The towns of Latium at this time can have been little more than the strongholds and weekly markets of the husbandmen: it was sufficient in general that the market and the seat of justice should be transferred to the new capital. That even the temples often remained at the old spot is shown in the instances of Alba and of Caenina, towns which must still after their destruction have retained some semblance of existence in connection with religion. Even where the strength of the place that was razed rendered it really necessary to remove the inhabitants, they would be frequently settled, with a view to the cultivation of the soil, in the open hamlets of their old domain.

That the conquered, however, were not unfrequently compelled either as a whole or in part to settle in their new capital, is proved, more satisfactorily than all the several stories from the legendary period of Latium could prove it, by the maxim of Roman state-law, that only he who had extended the boundaries of the territory was entitled to advance the wall of the city (the -pomerium-). Of course the conquered, whether transferred or not, were ordinarily compelled to occupy the legal position of clients;(6) but particular individuals or clans occasionally had burgess-rights or, in other words, the patriciate conferred upon them.

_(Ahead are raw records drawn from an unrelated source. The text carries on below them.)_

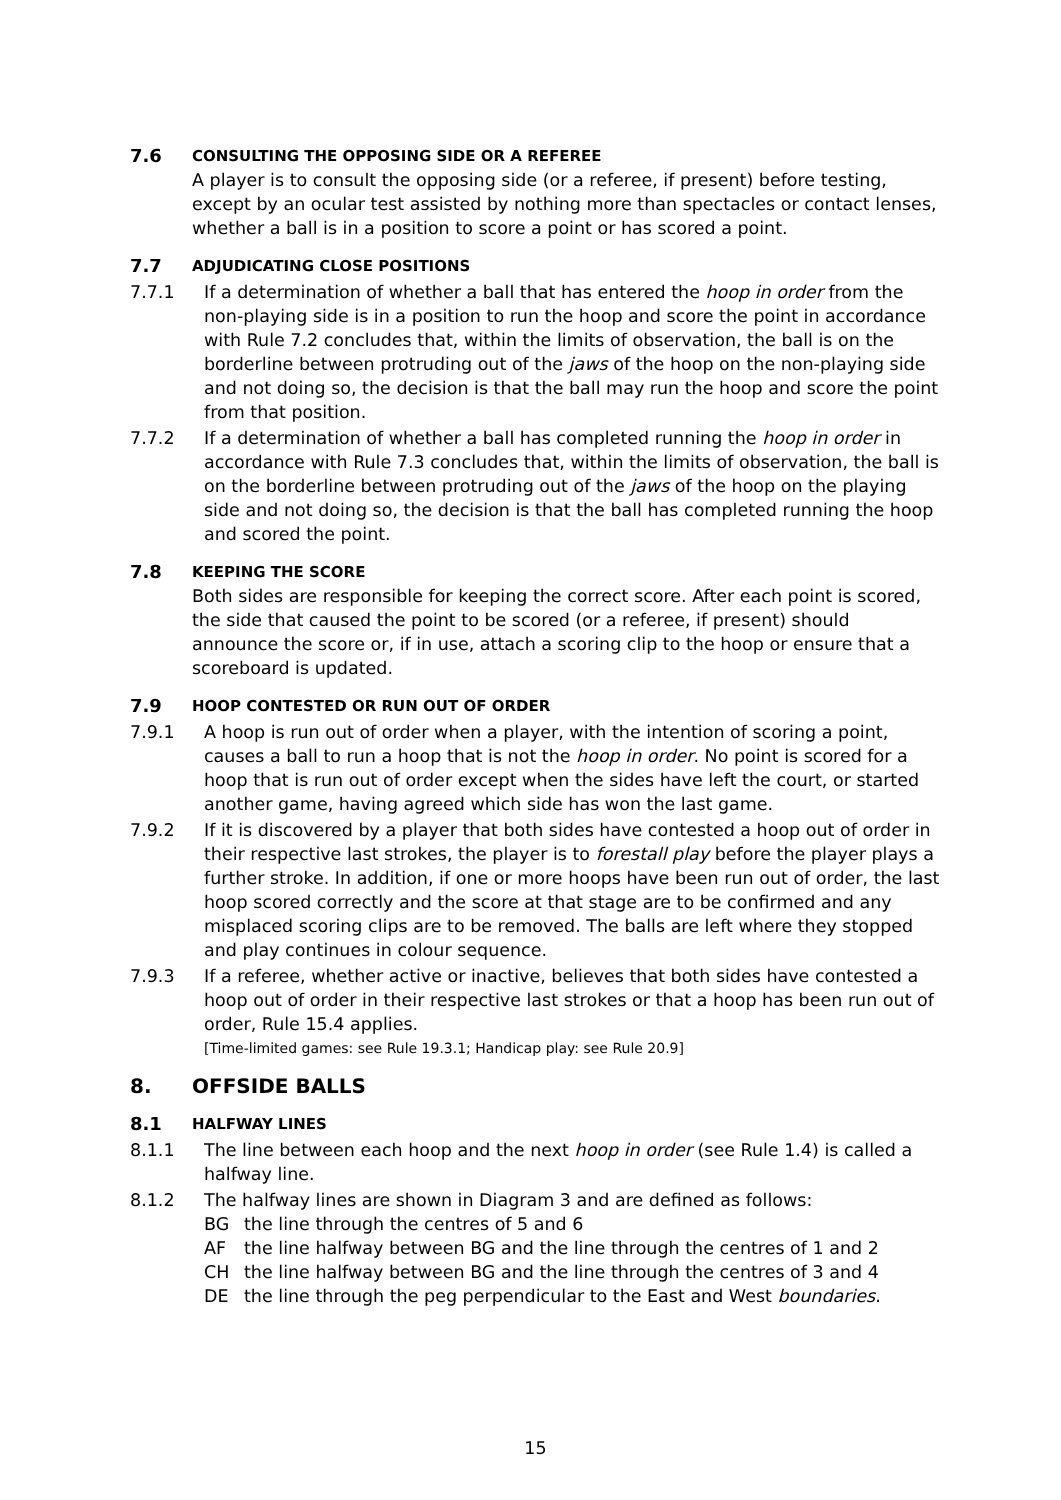7.6 CONSULTING THE OPPOSING SIDE OR A REFEREE
A player is to consult the opposing side (or a referee, if present) before testing, except by an ocular test assisted by nothing more than spectacles or contact lenses, whether a ball is in a position to score a point or has scored a point.
7.7 ADJUDICATING CLOSE POSITIONS
7.7.1 If a determination of whether a ball that has entered the hoop in order from the non-playing side is in a position to run the hoop and score the point in accordance with Rule 7.2 concludes that, within the limits of observation, the ball is on the borderline between protruding out of the jaws of the hoop on the non-playing side and not doing so, the decision is that the ball may run the hoop and score the point from that position.
7.7.2 If a determination of whether a ball has completed running the hoop in order in accordance with Rule 7.3 concludes that, within the limits of observation, the ball is on the borderline between protruding out of the jaws of the hoop on the playing side and not doing so, the decision is that the ball has completed running the hoop and scored the point.
7.8 KEEPING THE SCORE
Both sides are responsible for keeping the correct score. After each point is scored, the side that caused the point to be scored (or a referee, if present) should announce the score or, if in use, attach a scoring clip to the hoop or ensure that a scoreboard is updated.
7.9 HOOP CONTESTED OR RUN OUT OF ORDER
7.9.1 A hoop is run out of order when a player, with the intention of scoring a point, causes a ball to run a hoop that is not the hoop in order. No point is scored for a hoop that is run out of order except when the sides have left the court, or started another game, having agreed which side has won the last game.
7.9.2 If it is discovered by a player that both sides have contested a hoop out of order in their respective last strokes, the player is to forestall play before the player plays a further stroke. In addition, if one or more hoops have been run out of order, the last hoop scored correctly and the score at that stage are to be confirmed and any misplaced scoring clips are to be removed. The balls are left where they stopped and play continues in colour sequence.
7.9.3 If a referee, whether active or inactive, believes that both sides have contested a hoop out of order in their respective last strokes or that a hoop has been run out of order, Rule 15.4 applies.
[Time-limited games: see Rule 19.3.1; Handicap play: see Rule 20.9]
8. OFFSIDE BALLS
8.1 HALFWAY LINES
8.1.1 The line between each hoop and the next hoop in order (see Rule 1.4) is called a halfway line.
8.1.2 The halfway lines are shown in Diagram 3 and are defined as follows:
BG the line through the centres of 5 and 6
AF the line halfway between BG and the line through the centres of 1 and 2
CH the line halfway between BG and the line through the centres of 3 and 4
DE the line through the peg perpendicular to the East and West boundaries.
15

6. To this the enactment of the Twelve Tables undoubtedly has reference: -Nex[i mancipiique] forti sanatique idem ius esto-, that is, in dealings of private law the "sound" and the "recovered" shall be on a footing of equality. The Latin allies cannot be here referred to, because their legal position was defined by federal treaties, and the law of the Twelve Tables treated only of the law of Rome. The -sanates- were the -Latini prisci cives Romani-, or in other words, the communities of Latium compelled by the Romans to enter the plebeiate.